Historical papers offer insight into Britain’s strategy

The personal and official papers of a high-ranking British diplomat who participated in the Treaty of Paris (1783-84) with the American colonies, which formally ended the Revolutionary War, now are an essential part of the archives of the William L. Clements Library.

The papers from the Sir Henry Strachey Collection were purchased Oct. 15 at Sotheby’s auction of the James S. Copley Library. Strachey was from one of Britain’s preeminent families, and was a noted civil servant who held several prominent posts in the British government.

The William L. Clements Library recently acquired Revolutionary War papers from the Sir Henry Strachey Collection. The Strachey papers will be available to the public in the next several months. Photos courtesy Sotheby’s.

It is rare today to see a large collection of American Revolution manuscripts come on the market,” says J. Kevin Graffagnino, director of the Clements Library. “Adding the Strachey material to the voluminous primary sources already at the Clements makes the library even more attractive as a destination for all researchers working on Revolutionary War topics.”
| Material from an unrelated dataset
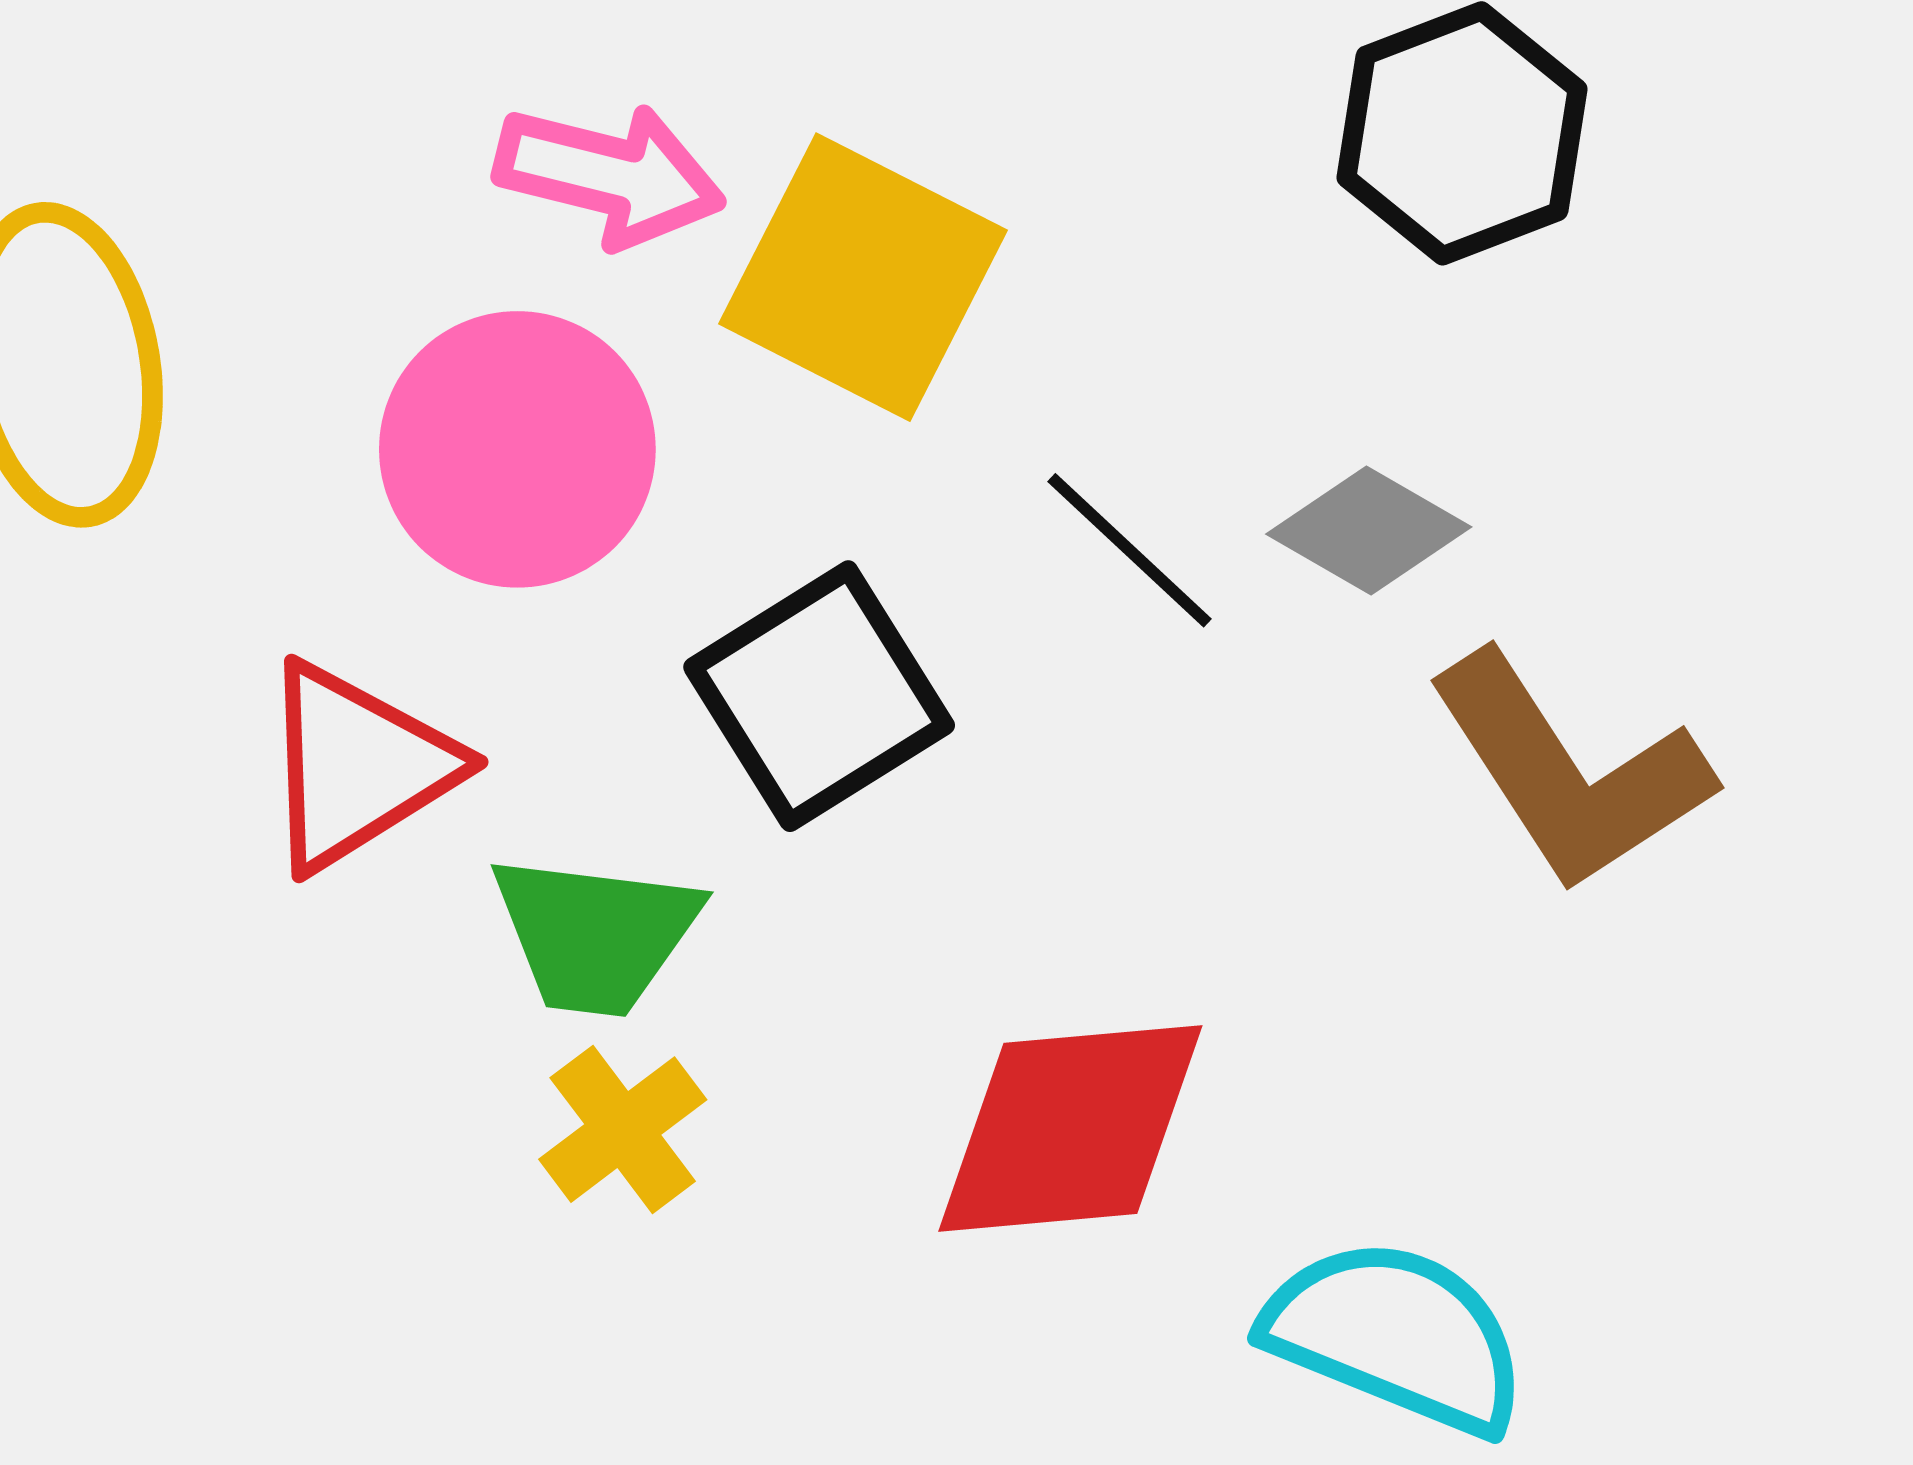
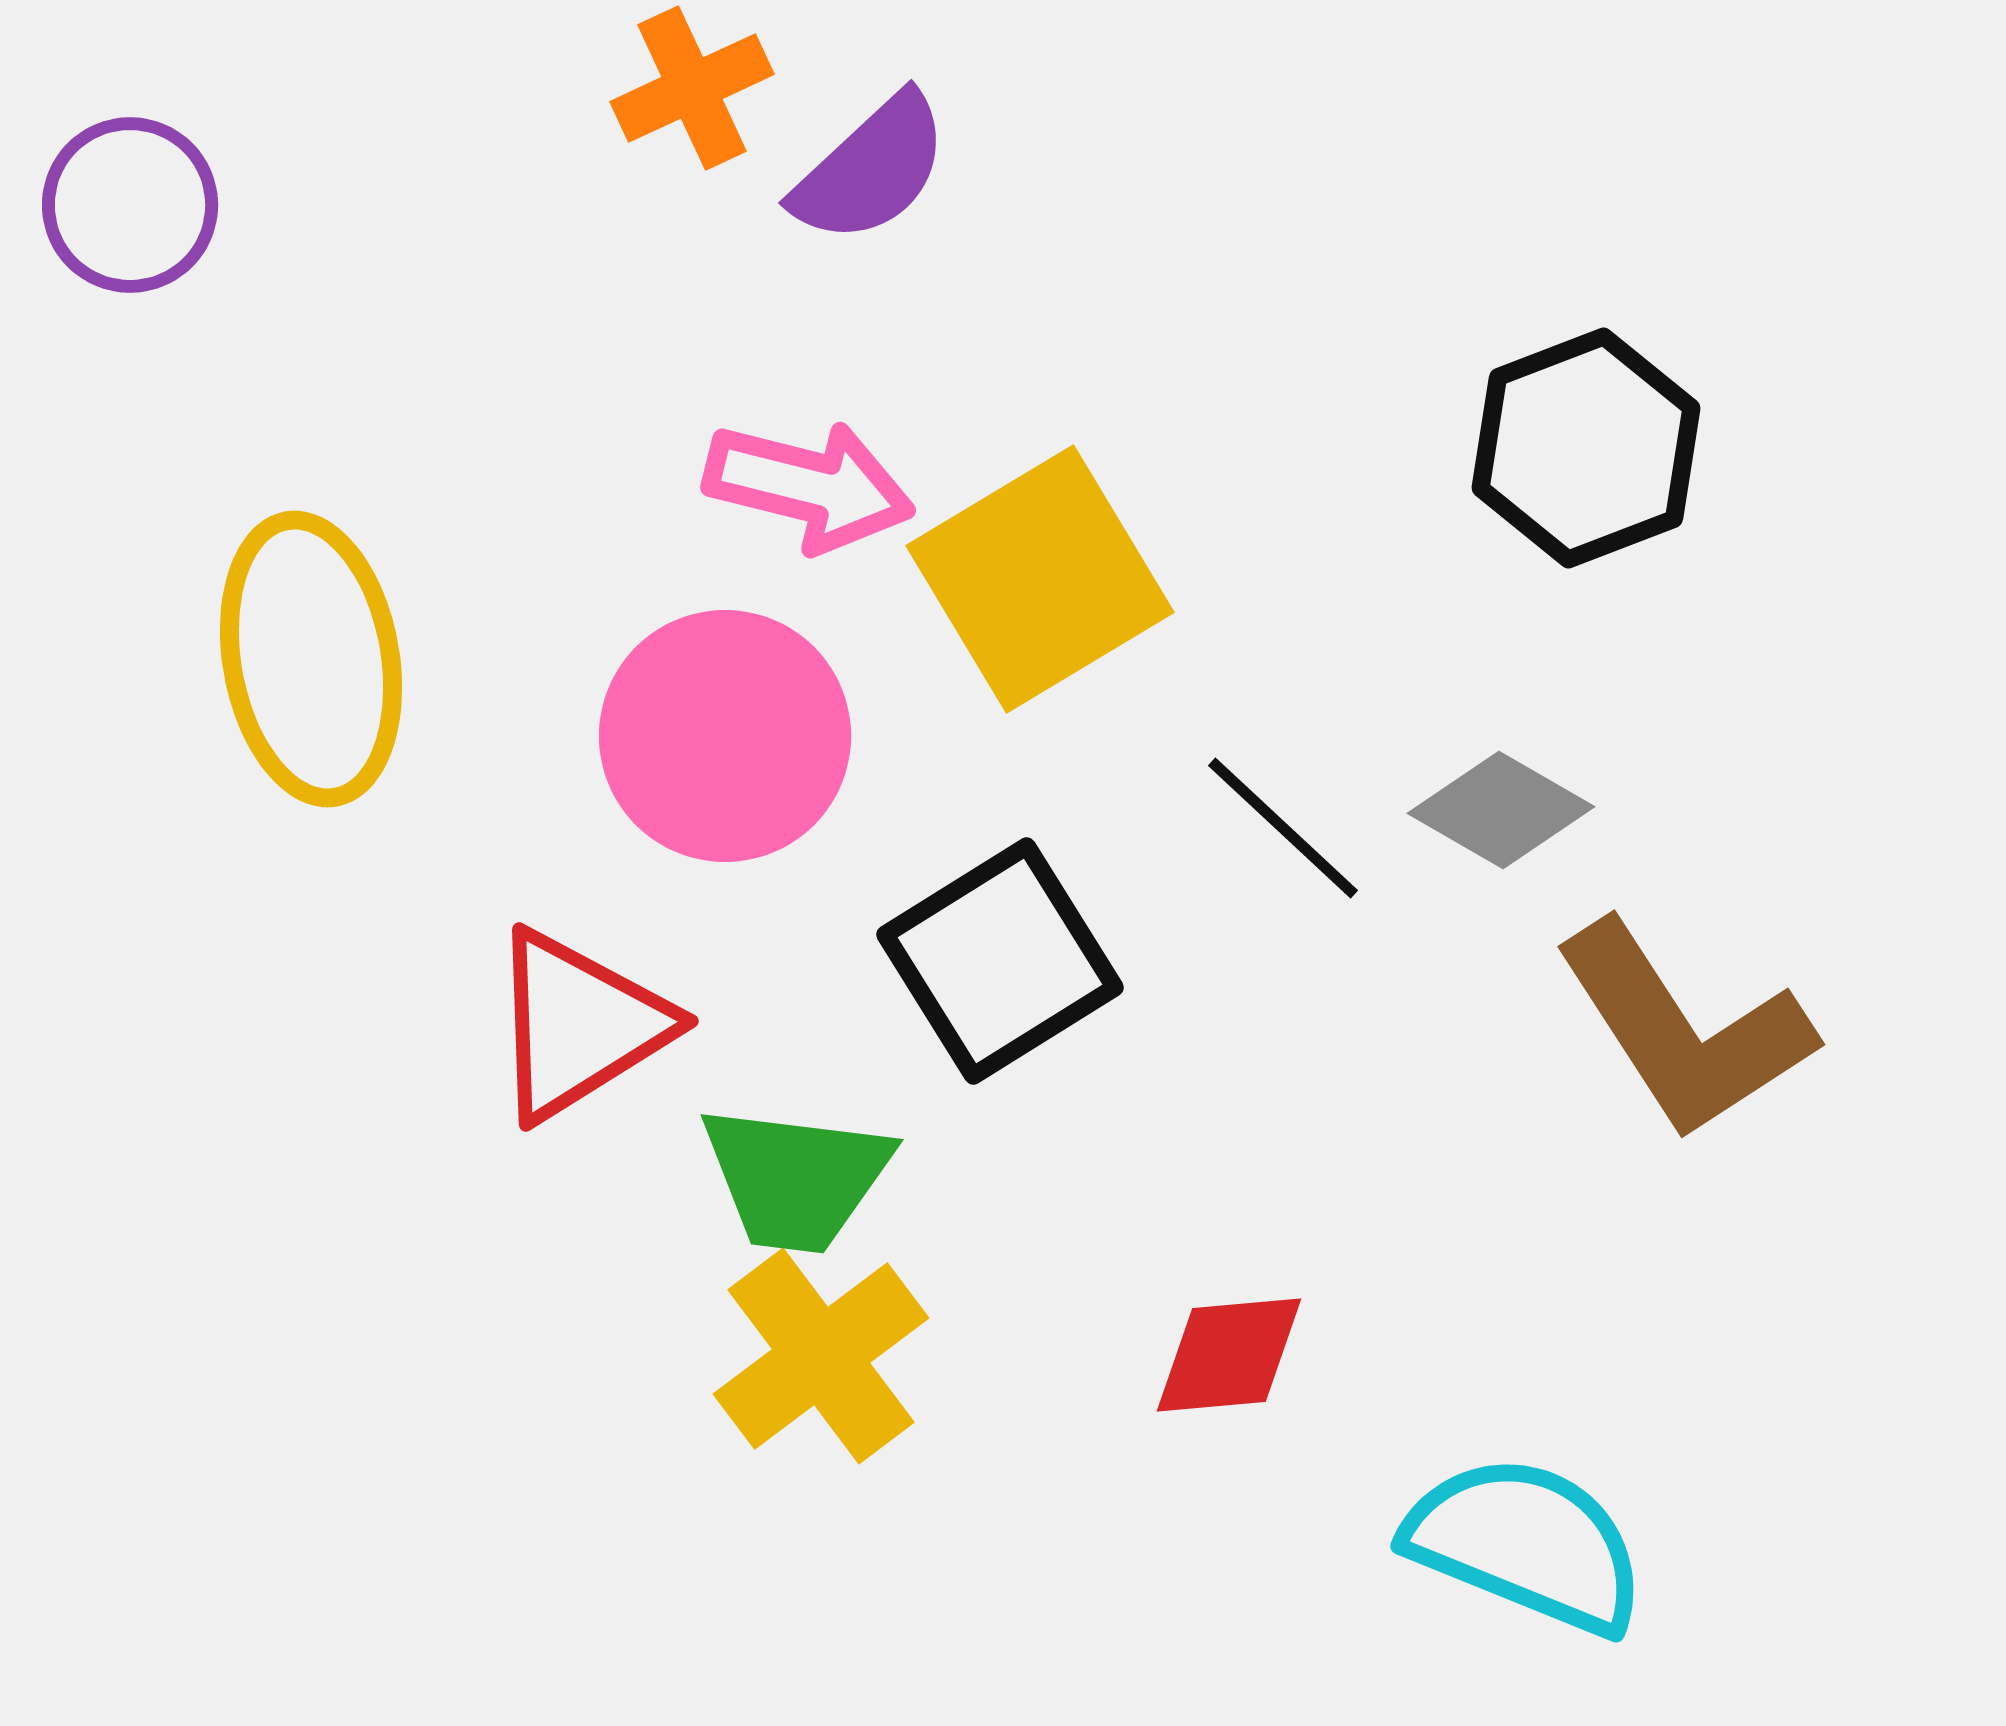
yellow square: (863, 277) -> (1040, 579), turned 32
red diamond: (1070, 1128) -> (1229, 1355), size x0.6
yellow cross: (623, 1130) -> (821, 1356), size x1.4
Specifically, the Strachey papers document his work in attempting to negotiate peace between the colonies and England in 1775-76 and during the negotiations that led to the 1783 Treaty of Paris. The papers, Graffagnino says, give a perspective from the British side, at the highest level of strategy and negotiation. John Adams, Benjamin Franklin and John Jay represented the colonies at the negotiations, held in Paris.

Strachey’s papers shed light on English investments in North America, and the social history of the late 18th-century available for the first time to researchers, he says.

In the next several months, the Strachey papers will be available to the public. The archives are open to the public and scholars researching the seminal events, personalities and issues that forged the early years of the United States.

The Clements Library houses original resources for the study of American history and culture from the 15th through the 19th century. Its mission is to collect and preserve primary source materials, to make them available for research, and to create an environment that supports and encourages scholarly investigation of our nation’s past.

“In purchasing the Strachey papers, we have closed the book on an acquisitions hunt that began more than 70 years ago,” says Graffagnino, who noted Randolph Adams, first director of the library, saw the Strachey collection in England in the late 1920s, but he was unable to persuade Henry Strachey’s descendants to part with them.

The Clements Library bought half of the papers at auction in 1982, but the other half went to the Copley Foundation six years later, Graffagnino says.

“Now the two halves are reunited, making a rich array of unpublished material on Anglo-American relations and events of the American Revolution,” he says.